Span¡shD!ct Velazquez dictionary entry for "cada"...can it be right? and cada be a pronoun?

2
votes

This is a question regarding the dictionary.

I have noticed that there are sometimes multiple dicitonaries referenced at the dictionary site. Recently, I was looking up "cada" to better understand what I have since learned from my own Gran Diccionario Oxford is the (2.a.in the dictionary) use of "cada" to indicate progression in this sentence: "Los caminos eran áridos y el calor se hacía cada vez más insoportable."

cada adjetivo invariable 2.a. (indicando progresión)

However, I found that the Valezquez

Here at the Span¡shD!ct dictionary site, I also found that usage described according to Chambers Harrap Publishers Limited (Copyright © 2006)

But Span¡shD!ct also includes an entry from Velazquez® (Spanish and English Dictionary.

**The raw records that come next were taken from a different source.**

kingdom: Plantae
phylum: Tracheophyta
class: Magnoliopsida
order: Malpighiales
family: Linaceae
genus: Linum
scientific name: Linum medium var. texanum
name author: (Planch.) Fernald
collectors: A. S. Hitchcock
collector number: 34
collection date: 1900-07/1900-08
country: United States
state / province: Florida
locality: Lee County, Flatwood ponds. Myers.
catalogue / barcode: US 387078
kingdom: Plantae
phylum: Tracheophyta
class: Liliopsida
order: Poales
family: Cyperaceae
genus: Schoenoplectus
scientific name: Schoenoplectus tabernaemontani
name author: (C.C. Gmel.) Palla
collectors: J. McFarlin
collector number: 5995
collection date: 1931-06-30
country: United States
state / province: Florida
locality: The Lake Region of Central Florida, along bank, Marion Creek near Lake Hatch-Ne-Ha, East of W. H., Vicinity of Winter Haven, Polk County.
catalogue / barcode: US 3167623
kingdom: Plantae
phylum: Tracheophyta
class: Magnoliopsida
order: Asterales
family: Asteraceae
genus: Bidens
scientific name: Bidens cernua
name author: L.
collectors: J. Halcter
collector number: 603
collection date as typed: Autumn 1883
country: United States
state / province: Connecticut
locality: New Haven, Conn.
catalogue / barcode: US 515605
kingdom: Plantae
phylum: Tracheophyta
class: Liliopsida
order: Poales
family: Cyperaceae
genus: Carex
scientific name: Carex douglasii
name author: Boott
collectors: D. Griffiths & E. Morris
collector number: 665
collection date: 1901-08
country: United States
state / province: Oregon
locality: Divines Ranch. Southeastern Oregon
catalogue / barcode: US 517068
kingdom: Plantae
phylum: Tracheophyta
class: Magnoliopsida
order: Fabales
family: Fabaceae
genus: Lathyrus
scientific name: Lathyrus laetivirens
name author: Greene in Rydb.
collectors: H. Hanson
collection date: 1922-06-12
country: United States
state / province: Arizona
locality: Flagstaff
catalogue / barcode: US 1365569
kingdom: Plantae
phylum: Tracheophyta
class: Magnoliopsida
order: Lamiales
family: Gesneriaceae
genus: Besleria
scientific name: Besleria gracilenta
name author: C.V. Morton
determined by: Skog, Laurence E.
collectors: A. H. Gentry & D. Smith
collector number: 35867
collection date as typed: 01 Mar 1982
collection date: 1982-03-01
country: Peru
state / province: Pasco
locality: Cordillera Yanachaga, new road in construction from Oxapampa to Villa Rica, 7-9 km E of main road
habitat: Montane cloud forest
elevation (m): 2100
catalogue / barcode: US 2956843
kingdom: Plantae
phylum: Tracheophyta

Copyright © 2007 by Velazquez® Press. All rights reserved.)

cada [cah’-dah] pronoun 1. Every, everyone, each.

Cada un -> or cada cual, every one, each

Cada vez -> every time

Cada día ->> every day

A cada palabra -> at every word

Dar a cada uno -> to give to every one

Cada vez que -> every time that

Cada y cuando -> whenever, as soon as

Cada cierto tiempo -> every so often

My Gran Diccionario Oxford has no entry for cada as a pronoun??? Can Velazquez be correct? Surely "cada" is not a pronoun.... Or am I to lose faith in my thus far ever trusted hard-cover source?

8643 views
updated SEP 8, 2010
posted by Janice

3 Answers

5
votes

cada can act as a locución pronomial which means that when combined with certain words the words together act as pronoun.

For example, the RAE lists the following:

~ cual.

  1. loc. pronom. Designa separadamente a una persona en relación a las otras.

i.e. cada cual when taken together signifies a person seprate and distinct in relation to other people.

obviously that fits the definition of pronoun (i.e. refers to that person/thing without naming the person/thing with a noun).

The RAE, however, does not list cada as a pronoun by itself.

updated SEP 8, 2010
edited by Izanoni1
posted by Izanoni1
Aha! - grammar is certainly more complicated than I remember it from the sixth grade! Thanks.
1
vote

of course 'cada' can be a pronoun, the same way that 'each' can be a pronoun in english—when it refers to a previously mentioned noun, then the use of 'each' o 'cada' is IMPLIED.

por ejemplo: Da Hershey Kisses a todos los niños—sólo un beso por cada.

Give candy kisses to all of the children—but only one kiss to each. [child]

I'd say 'each' is a pronoun en este caso, no?

updated SEP 7, 2010
posted by machamaria
To each his own.
0
votes

Thank you, machamaria. Very interesting thought. But I am still confused by those Velazquez examples, all of which indicate an "adjetivo invariable" use.

The other thought I have is that the "each" in "Give only one kiss to each!" cannot be considered to stand alone, but rather seems to modify the missing, but understood, "one" or "child".

I sense that this is somehow different from "Give only one kiss to him!" in which no word could follow him because of being "modified" or "described" by it.

Likewise if I write "I have lots of M&Ms;. Choose between the red and the green." Would I have to consider "red" nor "green" a pronoun in such a sentence? I have to think that there may be some other grammatical term for this use.